In the Southwest, give everything to Bush except New Mexico (5 EVs) where Gore has a good shot of winning. That gives Bush Texas (32 EVs), Utah (5 EVs), Wyoming (3 EVs), Colorado (8 EVs), Idaho (4 EVs), Montana (3 EVs), Nevada (4 EVs). In this region, it's Gore, 5 and Bush, 59.
On the Pacific Coast, let's give the whole thing to Gore. California (54 EVs) looks like a cakewalk for Gore. Oregon (7 EVs) and Washington (11 EVs) will be tough climbs for Gore, but these Dukakis-Clinton states should trend Democratic in the end. That's 72 electoral votes for Al Gore.
Finally, split the last two states of the Union, giving traditionally Democratic Hawaii (4 EVs) to Gore and Alaska (3 EVs) to Bush. Hawaii, which is linked economically as much to Japan as the United States, has been suffering from Tokyo's recession and could surprise. But the same bet is that it will go to Gore. That's 4 electoral votes for Gore and 3 for Bush.
The result is a never-before-seen 269-269 tie. The odds of this happening, again, are pretty small. Bush could win New Mexico and Oregon and take the prize.
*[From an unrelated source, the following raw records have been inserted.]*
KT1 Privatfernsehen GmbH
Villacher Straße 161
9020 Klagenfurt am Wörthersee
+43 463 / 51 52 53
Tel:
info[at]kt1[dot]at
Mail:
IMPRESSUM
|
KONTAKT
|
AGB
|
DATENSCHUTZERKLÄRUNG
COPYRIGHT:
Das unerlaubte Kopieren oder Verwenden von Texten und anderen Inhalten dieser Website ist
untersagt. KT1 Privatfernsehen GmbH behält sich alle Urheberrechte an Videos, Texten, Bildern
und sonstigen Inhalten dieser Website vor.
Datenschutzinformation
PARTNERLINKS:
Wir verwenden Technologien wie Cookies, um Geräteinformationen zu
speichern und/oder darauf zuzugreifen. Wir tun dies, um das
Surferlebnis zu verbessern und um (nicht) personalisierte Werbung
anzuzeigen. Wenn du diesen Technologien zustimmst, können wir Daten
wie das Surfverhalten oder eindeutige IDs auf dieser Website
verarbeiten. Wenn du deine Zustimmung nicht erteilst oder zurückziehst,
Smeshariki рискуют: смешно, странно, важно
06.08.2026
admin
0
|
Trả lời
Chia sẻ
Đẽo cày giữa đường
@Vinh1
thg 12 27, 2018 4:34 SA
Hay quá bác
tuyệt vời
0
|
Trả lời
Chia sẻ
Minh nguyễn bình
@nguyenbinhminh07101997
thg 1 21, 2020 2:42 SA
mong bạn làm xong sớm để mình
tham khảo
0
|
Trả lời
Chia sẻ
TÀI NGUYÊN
Gore could peel off Michigan. Lots of states are in play. But a close election means that an electoral college tie is possible, although I think at the moment the map looks better for Gore thanks to that California-Northeast combo.
If there is an electoral tie, all bets are off. Under the constitution, the election goes to the House of Representatives, where each state delegation gets one vote. That would favor Bush who, in this secenario, has not only the majority of states under his belt but the majority of state delegations in the House. But it's impossible to predict what lawmakers would actually do. What if there was an electoral tie but a popular vote majority? Would legislators feel compelled to follow the polls nationally or in their states or in their districts? What if the state went for Gore in the popular vote but Republicans control the Congressional delegation? Would they buck their state? No one knows, which is what makes the American electoral system at once frightening and exhilarating.